I arrived at our designated meeting place, KoRoot, early. It was a Sunday and Holt (adoption agency) was closed, so Pastor Kim (the owner of KoRoot) and his wife were kind enough to allow my two sisters to meet me at the adoptee guesthouse.
I requested the InKAS (Korean adoptee non-profit) volunteer translator arrive ten minutes earlier than my family’s arrival and that I’ll meet her at the alley off the main road to assist her to the hard-to-find house. For what seemed like the longest five minutes of my life, I paced back and forth, leaned against the wall, anxiously waiting for the translator.
Suddenly, I looked to my left and a group of people that looked like me came into view at the alley’s entrance. They stopped walking and talking, nearly running into each other, pointed to me, and commenced screaming.
I instantly recognized my birth family. They looked even more like me in person.
The first sister, Vora, ran into my arms, and I hugged her tightly as I looked at my four relatives standing behind her in tears. My mom hugged me next, nearly suffocating each other in tears and tight squeezes. It felt surreal to be hugging my birth mother.
My family then surrounded us, touching me everywhere, speaking in Korean. All I recognized was my name, Yoon Hee. Like out of a Korean drama, my mother fell to tears onto the ground and I went down with her. I hugged my appa and my sisters. I couldn’t really tell you what was going through my mind.
The translator (who turned out to be a wonderful girl) came a few minutes after we calmed down. It turned out well because we didn’t need a translator for that first moment after all. We understood each other’s overwhelming emotions. We realized that we were in public making a commotion. The pedestrians crossing our paths were probably thinking, “hm, filming for a drama”. I completely tuned out the surroundings for that moment. Nothing else existed but us.

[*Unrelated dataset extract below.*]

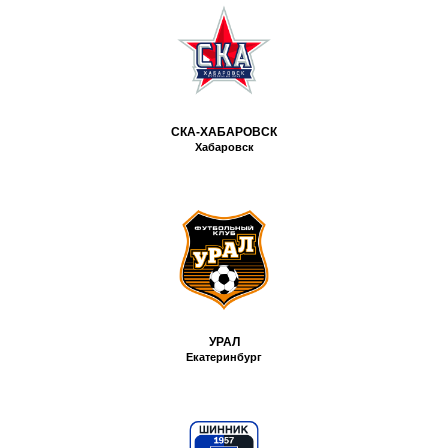
СКА-ХАБАРОВСК
Хабаровск
УРАЛ
Екатеринбург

We walked to the hostel where more crying and talking took place. I was so overwhelmed, I didn’t even know what to ask or say. Many of my questions were answered in our email exchanges during the month prior to our meeting. Some of the hostel guests walked by and I hope it didn’t make them feel awkward. I warned them that this would be happening. Actually I was under the impression that it would be just my sisters and that we would go to my parents that night, so I was not expecting the entire family at all.
An hour and a handful of tissues later, we calmed down and went to eat. I could not stop staring at everybody around the table and they were all staring back at me and smiling. I feel uncomfortable being the center of attention, but I had to get used to it because I was in the spotlight during the days with them. Omma kept making lettuce wraps and stuffing them in my face, one after another. She was touchy feeling, smacking my butt if I said something funny. I put my kimchi in my rice and ate it that way, but everyone said that is a no-no. I learn something about Korean customs every day.
After filling up, we said goodbye to the translator and hopped in Appa’s Lexus for an adventurous three hour ride to Jeonju. I sat in the back with Omma and we held hands the whole ride and compared our body features. Our knees are the same and my wrist bones are smaller.
We talked with the little bit of Korean I knew and the decent English of my sisters. There was never an awkward moment. We were always laughing or making jokes and just enjoying each other’s company after all of these years.
We are positive people and want to avoid dwelling on the past.
Rather, we’ll focus on the future now that we have each other. Of course, it is not easy to just let something like this go, but we tried our best. There were a few moments that sorrow consumed me. I felt guilty because if I shed one tear, everybody else started crying. However, it is safe to say that the majority of the time spent together were positive. The negative feelings I experienced sunk in days after leaving them.